Making Sense of Neighborhood Structure

Planner Sam Gennawey details a public participation exercise he regularly uses, taken from the ideas of Christopher Alexander, that makes complex ideas simple for public understanding.

5 minute read

August 16, 2010, 8:00 AM PDT

By Sam Gennawey

The City is organized complexity. – Jane Jacobs

Photo: Sam Gennawey

We are always asking the public to participate in our planning projects. We line the room with our charts, project notebooks, and digitally created visions of the future. We get people talking and then hand out markers and maps and ask them to draw and then we listen and write down their answers on the wall. The real pros are always asking, "Did we get it?" This article focuses on another question. "Did the people get it, and now own it?"

Andres Duany said, "Planning is simpler than they will allow." I thought his comment was a good challenge. The real world is complex and sometimes that complexity makes people give up or do the wrong thing. They become satisfied with the acceptable or even the regrettable instead of seeking the exceptional. Is there a way to make the complex simple, measurable, and sharable? How can we describe our neighborhoods in such a way as to inform, enlighten, and inspire?

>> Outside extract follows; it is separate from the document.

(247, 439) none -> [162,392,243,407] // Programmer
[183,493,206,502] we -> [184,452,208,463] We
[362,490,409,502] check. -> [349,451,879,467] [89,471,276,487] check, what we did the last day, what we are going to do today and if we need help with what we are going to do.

In The Nature of Order, Christopher Alexander provides a possible solution. He said, "The new should always grow out of respect for what is there now and what was there before." He has proposed a way to illustrate and measure our neighborhoods so that it could be shared it with our neighbors. Combined with an open and transparent public engagement, I've found that this tool gets everyone involved on the same page and looking at their neighborhood through the same pair of eyes.

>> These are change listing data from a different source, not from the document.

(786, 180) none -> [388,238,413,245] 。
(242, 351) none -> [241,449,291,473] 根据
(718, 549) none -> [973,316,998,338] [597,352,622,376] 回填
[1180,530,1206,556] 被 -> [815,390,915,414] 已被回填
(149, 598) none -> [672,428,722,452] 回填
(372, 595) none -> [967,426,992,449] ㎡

Alexander suggests there is a global structure that consists of four interlocking elements. Think of these four elements as molecules that create different outcomes when you play with the proportions. Those elements are:

  • Pedestrian Space: including public outdoor space, paths, and pedestrian streets
  • Gardens: private gardens
  • Buildings: houses and businesses
  • Space for cars: parking and roadways

We can analyze any neighborhood with an aerial photo and five markers. Color all of the pedestrian areas, including all outdoor public spaces, in yellow. Next, color all private gardens in green. Be sure to include courtyards and sideyards. All of the buildings will be marked up in gray. Commercial buildings should be dark gray and residential is light gray. Finally, use red for the areas dedicated to the car including driveways and parking.

The impact should be immediate and memorable. Now you can start to look for positive patterns and those areas that may need our attention.

For example, a healthy neighborhood will show a strong ribbon of pedestrian connections (yellow) linking public gathering nodes at frequent intervals. The buildings (gray) define the public (yellow) and private gardens (green) and create distinct outdoor rooms. The space for cars (red) plays a secondary role and is in balance with the other uses.

In a neighborhood that is out of balance we see the four elements tilted toward the automobile. The map will seem red and angry.

Now, every act of construction becomes an opportunity to repair, enhance or embellish the public realm. Harrison "Buzz" Price, a close adviser to Walt and Roy Disney, said the question we must always ask is "Yes, if". This is the enabler of the truth. We should not get stalled by talking about "No, because".

We must document people's expectations and their conditions for accepting change. We must pull it from their lips - then the healing can begin. Alexander suggests we start with the pedestrian realm and he has some suggestions. He asks if there are gaps or barriers? Look for breaks in the yellow ribbons. Is there a linked system of pedestrian areas clearly defined by the buildings and the gardens? The front of each gray building should work like a "wall" whose job it is to create and help to shape the public space. Do the buildings and gardens create positive space? Positive space is when the background should reinforce rather than detract from the center.

As density increases and buildings get larger and taller, there is more demand for space for cars. Even small changes in density can make a big difference. If you start to see red bleeding all over the map then you are going in the wrong direction. Take advantage of the density to create more public space (yellow) or private gardens (green).

One benefit of this mapping technique is the ability to appeal to people who process information differently. For those who are visual, they will see vivid color patterns that represent the connections and the barriers. For those who are quantitative, they can measure the percentages given over to any one use and compare those percentages to environments that they find acceptable.

This process can empower a neighborhood and creates a common language for its transformation. The goal, as Christopher Alexander says, is to "make the whole better, make it comes closer to the ideal completed neighborhood in which pedestrian space, gardens, buildings, and small spurs of road and parking remain in harmony, and provide a continuous world of movement for pedestrians, while also allowing each building its own freedom and sway over its immediate domain."

Sam Gennawey spends his professional time working with his clients and their partners to create a collaborative atmosphere and facilitate creative and constructive discussions. He has honed his craft over the course of 100 projects and has conducted more than 700 community workshops. He is also a land use planner and his innovative General Plans include the California cities of Rancho Cucamonga, Riverside, Claremont, Azusa, Brea, Chula Vista, West Hollywood, Rialto, and the County of San Bernardino. In his spare time he writes about the design and history of theme parks and hosts a popular blog on the subject.